* _Set exercise_
Copy the records below line for line, leaving every character as it is.
##### Stored rows
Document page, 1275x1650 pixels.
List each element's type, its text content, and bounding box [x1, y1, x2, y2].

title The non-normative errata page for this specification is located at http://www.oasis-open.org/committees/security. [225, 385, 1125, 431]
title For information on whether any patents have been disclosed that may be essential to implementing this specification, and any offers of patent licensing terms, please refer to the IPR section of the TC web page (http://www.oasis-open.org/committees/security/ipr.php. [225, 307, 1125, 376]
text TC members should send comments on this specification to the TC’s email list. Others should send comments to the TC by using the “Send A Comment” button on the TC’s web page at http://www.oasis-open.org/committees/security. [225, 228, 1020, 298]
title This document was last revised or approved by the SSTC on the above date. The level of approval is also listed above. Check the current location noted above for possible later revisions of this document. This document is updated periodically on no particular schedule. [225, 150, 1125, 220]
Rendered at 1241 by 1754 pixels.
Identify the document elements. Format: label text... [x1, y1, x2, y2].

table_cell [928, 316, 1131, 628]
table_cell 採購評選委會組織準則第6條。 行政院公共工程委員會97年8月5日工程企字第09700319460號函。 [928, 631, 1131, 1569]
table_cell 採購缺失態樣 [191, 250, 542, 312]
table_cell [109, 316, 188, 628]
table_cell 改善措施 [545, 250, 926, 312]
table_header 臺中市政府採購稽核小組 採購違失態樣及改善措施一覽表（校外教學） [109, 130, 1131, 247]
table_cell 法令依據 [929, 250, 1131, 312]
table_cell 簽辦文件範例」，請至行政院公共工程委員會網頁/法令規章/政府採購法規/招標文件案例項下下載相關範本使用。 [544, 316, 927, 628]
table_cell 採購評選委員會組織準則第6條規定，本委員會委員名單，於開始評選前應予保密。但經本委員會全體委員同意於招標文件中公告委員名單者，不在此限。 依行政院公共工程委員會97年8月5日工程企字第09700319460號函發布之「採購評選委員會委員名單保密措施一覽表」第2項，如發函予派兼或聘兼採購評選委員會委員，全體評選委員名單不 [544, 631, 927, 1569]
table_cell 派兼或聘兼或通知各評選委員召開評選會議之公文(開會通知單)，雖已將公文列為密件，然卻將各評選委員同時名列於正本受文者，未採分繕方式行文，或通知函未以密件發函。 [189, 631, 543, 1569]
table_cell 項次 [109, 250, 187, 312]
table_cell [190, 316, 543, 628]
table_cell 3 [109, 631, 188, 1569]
##########
* _Answer to this task_
Document page, 1275x1650 pixels.
List each element's type, its text content, and bounding box [x1, y1, x2, y2].

title The non-normative errata page for this specification is located at http://www.oasis-open.org/committees/security. [225, 385, 1125, 431]
title For information on whether any patents have been disclosed that may be essential to implementing this specification, and any offers of patent licensing terms, please refer to the IPR section of the TC web page (http://www.oasis-open.org/committees/security/ipr.php. [225, 307, 1125, 376]
text TC members should send comments on this specification to the TC’s email list. Others should send comments to the TC by using the “Send A Comment” button on the TC’s web page at http://www.oasis-open.org/committees/security. [225, 228, 1020, 298]
title This document was last revised or approved by the SSTC on the above date. The level of approval is also listed above. Check the current location noted above for possible later revisions of this document. This document is updated periodically on no particular schedule. [225, 150, 1125, 220]
Rendered at 1241 by 1754 pixels.
Identify the document elements. Format: label text... [x1, y1, x2, y2].

table_cell [928, 316, 1131, 628]
table_cell 採購評選委會組織準則第6條。 行政院公共工程委員會97年8月5日工程企字第09700319460號函。 [928, 631, 1131, 1569]
table_cell 採購缺失態樣 [191, 250, 542, 312]
table_cell [109, 316, 188, 628]
table_cell 改善措施 [545, 250, 926, 312]
table_header 臺中市政府採購稽核小組 採購違失態樣及改善措施一覽表（校外教學） [109, 130, 1131, 247]
table_cell 法令依據 [929, 250, 1131, 312]
table_cell 簽辦文件範例」，請至行政院公共工程委員會網頁/法令規章/政府採購法規/招標文件案例項下下載相關範本使用。 [544, 316, 927, 628]
table_cell 採購評選委員會組織準則第6條規定，本委員會委員名單，於開始評選前應予保密。但經本委員會全體委員同意於招標文件中公告委員名單者，不在此限。 依行政院公共工程委員會97年8月5日工程企字第09700319460號函發布之「採購評選委員會委員名單保密措施一覽表」第2項，如發函予派兼或聘兼採購評選委員會委員，全體評選委員名單不 [544, 631, 927, 1569]
table_cell 派兼或聘兼或通知各評選委員召開評選會議之公文(開會通知單)，雖已將公文列為密件，然卻將各評選委員同時名列於正本受文者，未採分繕方式行文，或通知函未以密件發函。 [189, 631, 543, 1569]
table_cell 項次 [109, 250, 187, 312]
table_cell [190, 316, 543, 628]
table_cell 3 [109, 631, 188, 1569]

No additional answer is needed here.